- YOUR GOAL -
Retrieve every line of the data holding the word "Left".

(MATERIAL TO PROCESS begins)

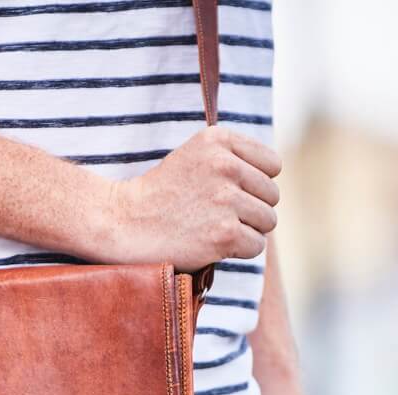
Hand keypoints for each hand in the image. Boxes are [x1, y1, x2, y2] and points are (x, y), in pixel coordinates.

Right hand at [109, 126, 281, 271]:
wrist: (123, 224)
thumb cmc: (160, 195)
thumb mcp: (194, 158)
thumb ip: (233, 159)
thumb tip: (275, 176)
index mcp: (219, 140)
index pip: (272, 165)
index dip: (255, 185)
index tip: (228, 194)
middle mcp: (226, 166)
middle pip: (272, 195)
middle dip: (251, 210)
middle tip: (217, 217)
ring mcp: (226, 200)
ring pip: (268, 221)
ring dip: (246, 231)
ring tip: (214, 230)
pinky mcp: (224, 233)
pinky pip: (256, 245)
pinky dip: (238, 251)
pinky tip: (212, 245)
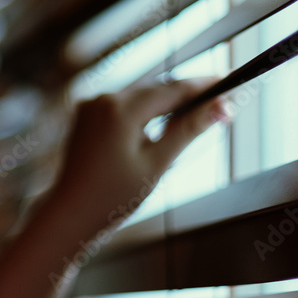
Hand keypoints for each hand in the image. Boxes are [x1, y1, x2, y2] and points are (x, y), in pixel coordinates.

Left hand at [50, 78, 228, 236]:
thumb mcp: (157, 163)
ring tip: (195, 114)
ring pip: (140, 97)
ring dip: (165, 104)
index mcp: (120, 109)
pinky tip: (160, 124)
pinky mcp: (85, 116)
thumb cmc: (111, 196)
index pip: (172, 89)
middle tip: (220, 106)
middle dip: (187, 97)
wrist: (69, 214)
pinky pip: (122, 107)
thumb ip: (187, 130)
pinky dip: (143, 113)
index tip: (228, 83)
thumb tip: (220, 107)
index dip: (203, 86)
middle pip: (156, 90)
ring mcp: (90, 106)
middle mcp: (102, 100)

(MATERIAL TO PROCESS ends)
(MATERIAL TO PROCESS begins)

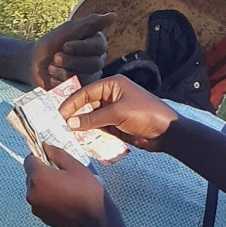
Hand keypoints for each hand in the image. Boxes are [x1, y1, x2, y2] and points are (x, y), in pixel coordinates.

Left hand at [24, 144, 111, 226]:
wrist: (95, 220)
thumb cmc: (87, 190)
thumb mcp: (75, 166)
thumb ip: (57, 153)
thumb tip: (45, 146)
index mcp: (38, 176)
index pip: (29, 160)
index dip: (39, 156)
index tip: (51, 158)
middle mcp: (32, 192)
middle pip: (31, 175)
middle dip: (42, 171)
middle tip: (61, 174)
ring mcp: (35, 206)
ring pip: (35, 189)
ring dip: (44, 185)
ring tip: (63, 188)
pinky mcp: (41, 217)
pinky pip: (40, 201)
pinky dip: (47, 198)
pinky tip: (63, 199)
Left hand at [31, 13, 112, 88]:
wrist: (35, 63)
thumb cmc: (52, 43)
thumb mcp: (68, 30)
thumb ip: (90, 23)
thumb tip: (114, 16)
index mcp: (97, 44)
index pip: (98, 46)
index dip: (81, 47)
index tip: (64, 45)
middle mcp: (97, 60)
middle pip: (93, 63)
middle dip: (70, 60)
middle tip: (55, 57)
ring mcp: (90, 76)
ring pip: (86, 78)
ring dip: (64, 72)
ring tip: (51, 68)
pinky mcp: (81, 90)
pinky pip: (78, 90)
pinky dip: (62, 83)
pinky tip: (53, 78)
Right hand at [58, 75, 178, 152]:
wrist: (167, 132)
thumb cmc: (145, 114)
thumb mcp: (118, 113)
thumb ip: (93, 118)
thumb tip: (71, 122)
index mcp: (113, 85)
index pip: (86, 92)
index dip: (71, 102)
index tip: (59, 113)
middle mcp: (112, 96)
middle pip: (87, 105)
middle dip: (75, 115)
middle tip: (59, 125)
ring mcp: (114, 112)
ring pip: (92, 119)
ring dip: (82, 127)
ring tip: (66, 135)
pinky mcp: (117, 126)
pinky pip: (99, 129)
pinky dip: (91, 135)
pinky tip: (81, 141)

(MATERIAL TO PROCESS ends)
(MATERIAL TO PROCESS begins)

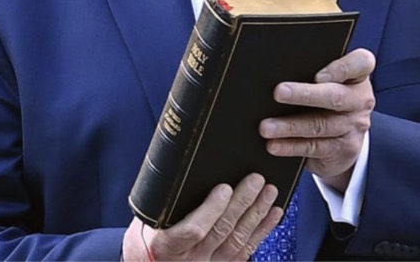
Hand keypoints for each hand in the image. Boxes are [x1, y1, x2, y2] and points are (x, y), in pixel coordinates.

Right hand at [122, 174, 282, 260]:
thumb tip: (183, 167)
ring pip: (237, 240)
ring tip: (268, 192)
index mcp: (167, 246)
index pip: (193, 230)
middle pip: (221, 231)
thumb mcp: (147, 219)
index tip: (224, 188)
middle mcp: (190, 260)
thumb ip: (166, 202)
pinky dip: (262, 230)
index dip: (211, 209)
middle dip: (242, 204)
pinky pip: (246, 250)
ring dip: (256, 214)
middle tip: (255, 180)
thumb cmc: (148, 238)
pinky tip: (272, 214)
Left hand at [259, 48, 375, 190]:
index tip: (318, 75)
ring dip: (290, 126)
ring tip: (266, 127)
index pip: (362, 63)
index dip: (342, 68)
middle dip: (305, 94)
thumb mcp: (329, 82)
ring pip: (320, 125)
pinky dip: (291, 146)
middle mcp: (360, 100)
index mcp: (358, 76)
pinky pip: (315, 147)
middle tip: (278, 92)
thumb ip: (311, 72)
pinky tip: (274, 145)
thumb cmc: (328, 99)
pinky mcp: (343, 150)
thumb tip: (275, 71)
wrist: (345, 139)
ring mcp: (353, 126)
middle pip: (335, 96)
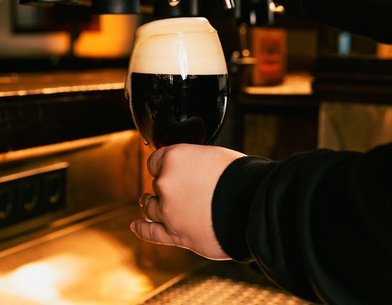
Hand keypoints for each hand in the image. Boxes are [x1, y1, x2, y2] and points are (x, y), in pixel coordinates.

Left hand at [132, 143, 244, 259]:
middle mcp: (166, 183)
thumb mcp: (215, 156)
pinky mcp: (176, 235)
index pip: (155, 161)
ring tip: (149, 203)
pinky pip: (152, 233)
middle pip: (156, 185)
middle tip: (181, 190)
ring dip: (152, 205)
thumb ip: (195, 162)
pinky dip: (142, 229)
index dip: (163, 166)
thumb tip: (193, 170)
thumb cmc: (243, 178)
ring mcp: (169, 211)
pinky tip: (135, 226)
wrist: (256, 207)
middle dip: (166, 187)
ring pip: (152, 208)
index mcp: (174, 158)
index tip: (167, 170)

(MATERIAL TO PROCESS ends)

- REPLY TO THE EXERCISE -
Left hand at [50, 78, 228, 236]:
Left hand at [24, 144, 111, 226]:
Left hand at [31, 13, 112, 88]:
Left hand at [259, 48, 375, 190]:
Left hand at [132, 143, 244, 259]:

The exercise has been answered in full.